Takeaways from major changes in the stock market in 2023!

Mondo Finance Updated on 2024-01-31

Author |Guo Yiming, editor|Wang Jinxi.

*: Jufeng Investment Advisory, good ** application.

Opinion: The 2023 A** field has not performed well, but it has ushered in a major change in history. In the historical context of major changes, market investment may usher in new changes in the future. Breaking the previous investment ideas and embracing the new changes in the future market may be the biggest role of summarizing the capital market in 2023.

The capital market in 2023 has broken many laws in history:First, the historical pattern of multiple indices is broken. For example, the Hang Seng Index has never been in the negative for four consecutive years, and the general trend of closing the negative this year has been determined, and the Hang Seng Index ushered in the first annual four consecutive negative in history. For another example, the CSI 300 has never had a three-in-a-row annual line in history, and this year will continue to be the next year, and there will be the first three-in-a-row annual line three-in-a-row and so onFor 2024, this change heralds a new historical law or a reinterpretation. Especially under such an important change in the performance of the index, then the past becomes history, but it cannot be absolutely called a law, and under the old law is broken, the later period may present a new historical law, but it takes time to wait and excavate;

In 2023, the macro fundamentals will usher in a recovery, but the A** market will not buy it, and even most assets will fall miserably. According to the past historical law, in the economic recovery cycle, policies such as money supply began to work slowly, the economy began to warm, and assets began to return. At this stage, the value of the ** asset will gradually begin to appear. However, since 2023, although the economy has ushered in a recovery, under the weak recovery, the overall assets of ** have been sluggish, the performance of the whole year has been poor, and the overall investment value has been missing under most major indexes**. For 2024, the absolute pertinence of ** assets under the economic cycle may gradually weaken, and it is more important to pay attention to the industrial cycle.

In 2023, the overall decline will be carried out, but the performance will not be bad. According to the data, as of December 28, the Shanghai Composite Index, the Shenzhen Component Index, and the ChiNext Index were respectively **30% and 1991%。In terms of sectors, since the beginning of this year, a total of 9 industry indices (Shenwan level 1) have closed up, and 22 industries have closed down. However, the performance is not bad, excluding the new stocks listed this year, among the 5022 ** in the whole market, a total of 2679 have achieved ** during the year, accounting for more than half;137** have doubled their share prices, and 470** have risen by more than 50% during the year. For 2024, the different trends of ** and the index may become more and more differentiated, which may have an important relationship with the continuous expansion of the market, and under the continuous expansion, the aggregation of high-quality sectors and ** may be stronger.

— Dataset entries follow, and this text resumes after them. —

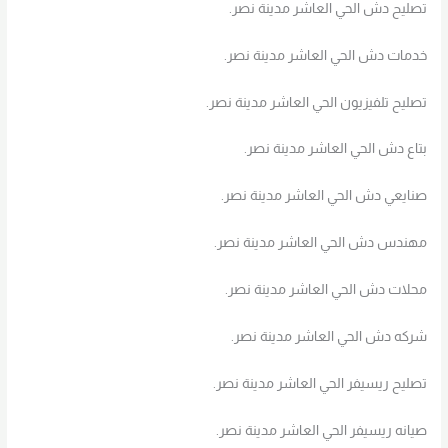
تصليح دش الحي العاشر مدينة نصر.
خدمات دش الحي العاشر مدينة نصر.
تصليح تلفيزيون الحي العاشر مدينة نصر.
بتاع دش الحي العاشر مدينة نصر.
صنايعي دش الحي العاشر مدينة نصر.
مهندس دش الحي العاشر مدينة نصر.
محلات دش الحي العاشر مدينة نصر.
شركه دش الحي العاشر مدينة نصر.
تصليح ريسيفر الحي العاشر مدينة نصر.
صيانه ريسيفر الحي العاشر مدينة نصر.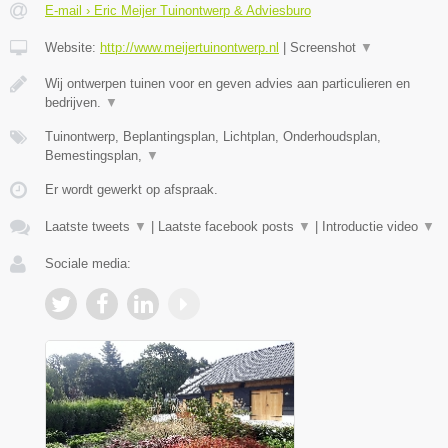
E-mail › Eric Meijer Tuinontwerp & Adviesburo
Website:
http://www.meijertuinontwerp.nl
|
Screenshot
▼
Wij ontwerpen tuinen voor en geven advies aan particulieren en
bedrijven.
▼
Tuinontwerp, Beplantingsplan, Lichtplan, Onderhoudsplan,
Bemestingsplan,
▼
Er wordt gewerkt op afspraak.
Laatste tweets
▼
|
Laatste facebook posts
▼
|
Introductie video
▼
Sociale media: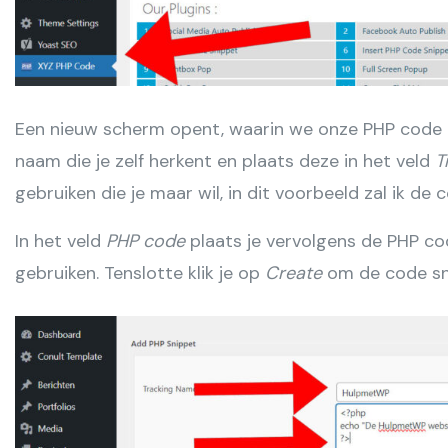
Een nieuw scherm opent, waarin we onze PHP code
naam die je zelf herkent en plaats deze in het veld
T
gebruiken die je maar wil, in dit voorbeeld zal ik de
In het veld
PHP code
plaats je vervolgens de PHP cod
gebruiken. Tenslotte klik je op
Create
om de code sni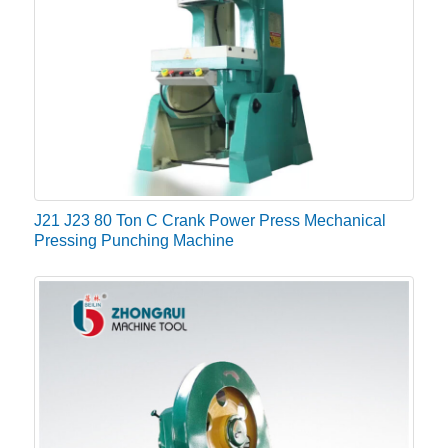
otpad.
Sigurno i isplativo
Budući da je otpad sveden na minimum, dugoročno se
štedi novac jer se sirovine ne bacaju. Nadalje, budući
da je cijeli proces automatiziran, operater je siguran
dok radi u okruženju bez rizika.
J21 J23 80 Ton C Crank Power Press Mechanical
Pressing Punching Machine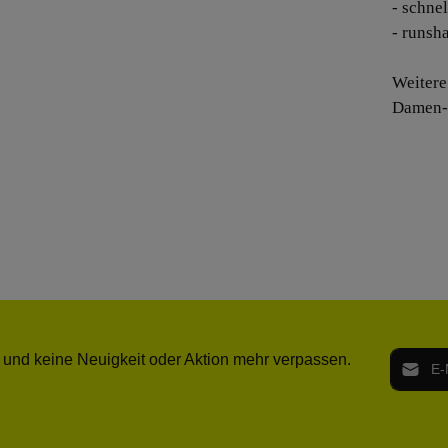
- schne
- runsh
Weiter
Damen- 
E-Mail-
 und keine Neuigkeit oder Aktion mehr verpassen.
Ich h
Die mit ei
geno
einve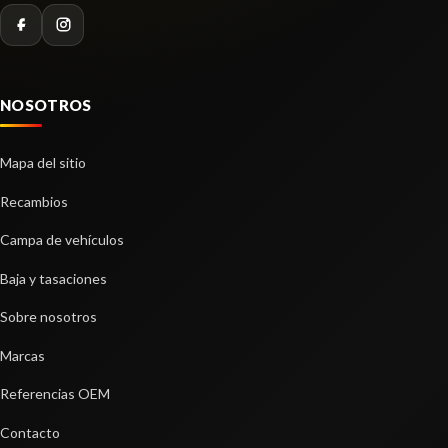
NOSOTROS
Mapa del sitio
Recambios
Campa de vehículos
Baja y tasaciones
Sobre nosotros
Marcas
Referencias OEM
Contacto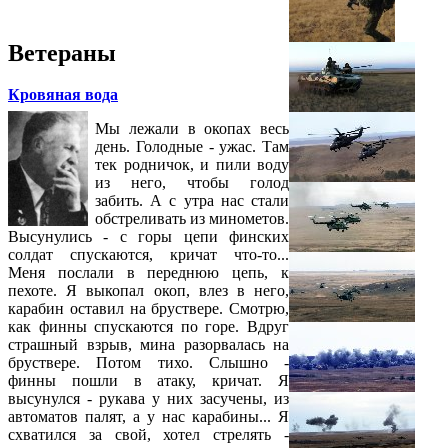
Ветераны
Кровяная вода
Мы лежали в окопах весь
день. Голодные - ужас. Там
тек родничок, и пили воду
из него, чтобы голод
забить. А с утра нас стали
обстреливать из минометов.
Высунулись - с горы цепи финских
солдат спускаются, кричат что-то...
Меня послали в переднюю цепь, к
пехоте. Я выкопал окоп, влез в него,
карабин оставил на бруствере. Смотрю,
как финны спускаются по горе. Вдруг
страшный взрыв, мина разорвалась на
бруствере. Потом тихо. Слышно -
финны пошли в атаку, кричат. Я
высунулся - рукава у них засучены, из
автоматов палят, а у нас карабины... Я
схватился за свой, хотел стрелять -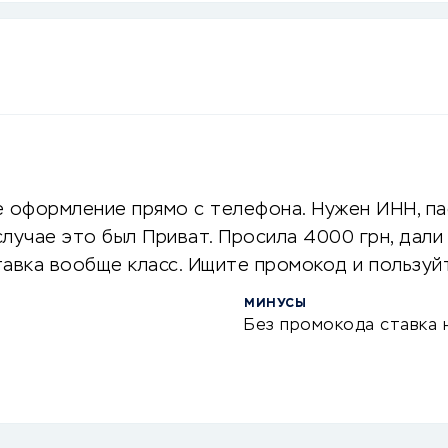
оформление прямо с телефона. Нужен ИНН, па
случае это был Приват. Просила 4000 грн, дали
авка вообще класс. Ищите промокод и пользуй
МИНУСЫ
Без промокода ставка 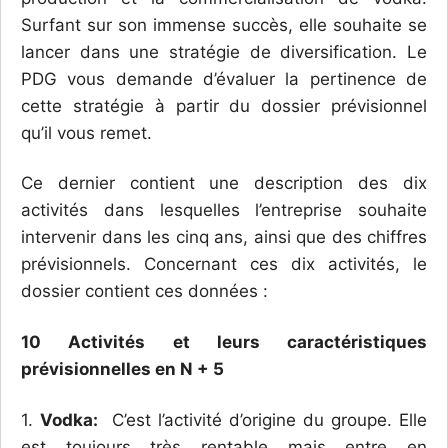
Surfant sur son immense succès, elle souhaite se
lancer dans une stratégie de diversification. Le
PDG vous demande d’évaluer la pertinence de
cette stratégie à partir du dossier prévisionnel
qu’il vous remet.
Ce dernier contient une description des dix
activités dans lesquelles l’entreprise souhaite
intervenir dans les cinq ans, ainsi que des chiffres
prévisionnels. Concernant ces dix activités, le
dossier contient ces données :
10 Activités et leurs caractéristiques
prévisionnelles en N + 5
1.
Vodka:
C’est l’activité d’origine du groupe. Elle
est toujours très rentable mais entre en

In 2023, the A-share structure will be repeated, but there will be no large amplitude. Even from the highest 3418 points to the current lowest 2882 points, the amplitude of the Shanghai Index this year is 17%, which is relatively small compared to the A-shares that often exceed 20% of the amplitude throughout the year. In this process, even if the market sentiment and confidence are bursting, and the market fundamentals are good, the index seems to lack momentum and the upward amplitude is not large. Behind this, it is still related to the increasing total volume and volume of the market, and under this, the lack of funds cannot support and boost the larger market volume, and this amplitude, especially the upward amplitude, may become more and more limited. Therefore, for 2024, the key thing to pay attention to is the situation of long-term funds entering the market.

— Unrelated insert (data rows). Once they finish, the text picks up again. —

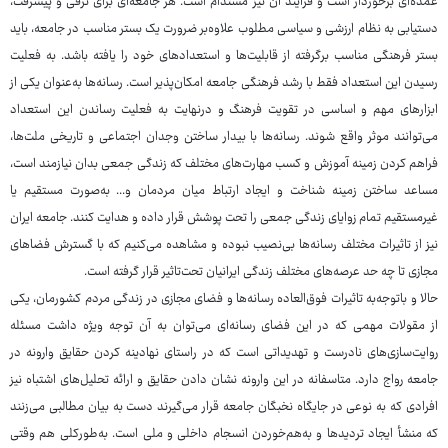
عمده‌ای برخوردار است و فرآیند آن نیز مستدام است. هر جامعه‌ای برای ترقی و پیشرفت،
دستیابی به نظام ارزشی و سیاسی مطلوب علاوه‌بر ضرورت یک بستر مناسب در جامعه، باید
بستر فرهنگی مناسب برگرفته از قابلیت‌ها و استعدادهای خود را یافته باشد. به فعلیت
رسیدن این استعداد فقط با رشد فرهنگی جامعه امکان‌پذیر است. رسانه‌ها به‌عنوان یکی از
ابزارهای مهم و اساسی در تقویت فرهنگ و درنهایت به فعلیت رساندن این استعداد
می‌توانند موثر واقع شوند. رسانه‌ها با بیدار ساختن وجدان اجتماعی و تاریخی ملت‌ها،
فراهم کردن زمینه آموزش و کسب مهارت‌های مختلف که زندگی جمعی بدان نیازمند است،
مساعد ساختن زمینه شناخت و ایجاد ارتباط میان مردمان و... به‌صورت مستقیم یا
غیرمستقیم تمام زوایای زندگی جمعی را تحت پوشش قرار داده و هدایت کنند. جامعه ایران
نیز از تاثیرات مختلف رسانه‌ها بی‌نصیب نبوده و مشاهده می‌کنیم که با گسترش فضاهای
مجازی تا چه حد عرصه‌های مختلف زندگی ایرانیان تحت‌تاثیر قرار گرفته است.
حالا و باتوجه‌به تاثیرات فوق‌العاده رسانه‌ها و فضای مجازی در زندگی مردم کشورمان، یکی
از مقولات مهمی که در این فضای رسانه‌ای می‌توان به آن توجه ویژه داشت مسئله
روایت‌سازی‌های نادرست و تهدیداتی است که در راستای نهادینه کردن حقایق وارونه در
جامعه رواج دارد. متاسفانه در این وارونه نشان دادن حقایق و ارائه تحلیل‌های اشتباه نیز
افرادی که به نوعی در جایگاه نخبگان جامعه قرار می‌گیرند دست به بیان مطالبی می‌زنند
که منشأ ایجاد تردیدها و به‌هم‌خوردن انسجام داخلی و ملی است. به‌طورکلی هم وقتی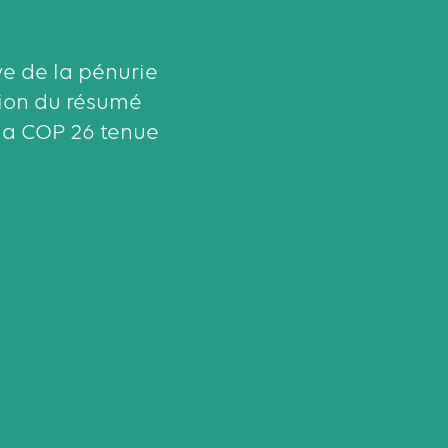
ve de la pénurie
tion du résumé
 la COP 26 tenue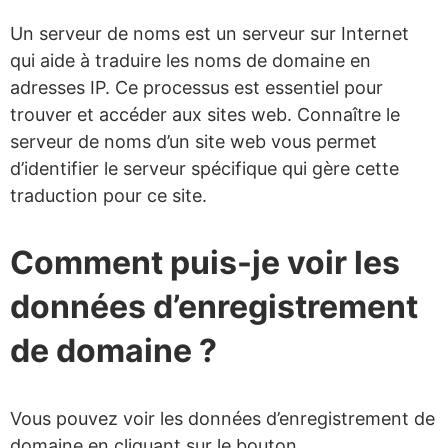
Un serveur de noms est un serveur sur Internet
qui aide à traduire les noms de domaine en
adresses IP. Ce processus est essentiel pour
trouver et accéder aux sites web. Connaître le
serveur de noms d’un site web vous permet
d’identifier le serveur spécifique qui gère cette
traduction pour ce site.
Comment puis-je voir les
données d’enregistrement
de domaine ?
Vous pouvez voir les données d’enregistrement de
domaine en cliquant sur le bouton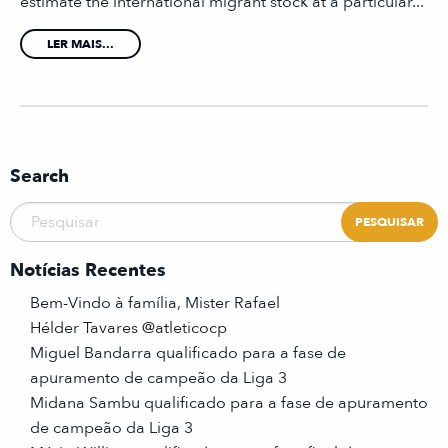
estimate the international migrant stock at a particular...
LER MAIS...
Search
Notícias Recentes
Bem-Vindo à família, Mister Rafael
Hélder Tavares @atleticocp
Miguel Bandarra qualificado para a fase de
apuramento de campeão da Liga 3
Midana Sambu qualificado para a fase de apuramento
de campeão da Liga 3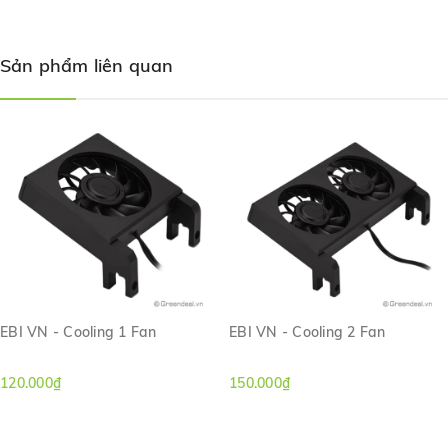
Kích thước: 5 x 12 (cm)
Công suất: 120 L/H
Sản phẩm liên quan
EBI VN - Cooling 1 Fan
EBI VN - Cooling 2 Fan
120.000₫
150.000₫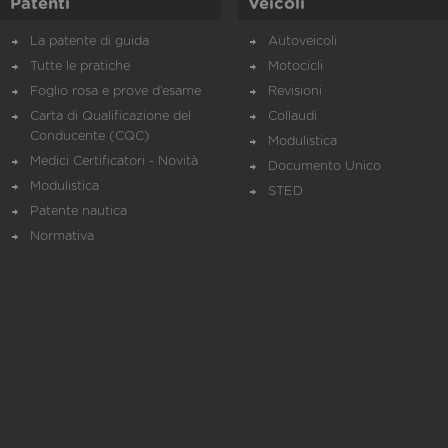
Patenti
Veicoli
La patente di guida
Autoveicoli
Tutte le pratiche
Motocicli
Foglio rosa e prove d’esame
Revisioni
Carta di Qualificazione del
Collaudi
Conducente (CQC)
Modulistica
Medici Certificatori - Novità
Documento Unico
Modulistica
STED
Patente nautica
Normativa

In short, the outgoing year of 2023, although the performance is not good, it has ushered in many historic changes, which allow investors to summarize the past year** while also bringing new thinking for next year**. Under the new changes, the market may also usher in a greater change, we investors should adapt to the changes in the market, change the way of thinking, to strive for possible gains!

Author: Guo Yiming Practicing Certificate: A0680612120002

Disclaimer: The above content is for reference only and does not constitute specific operation advice, and you shall operate at your own risk and profit and loss.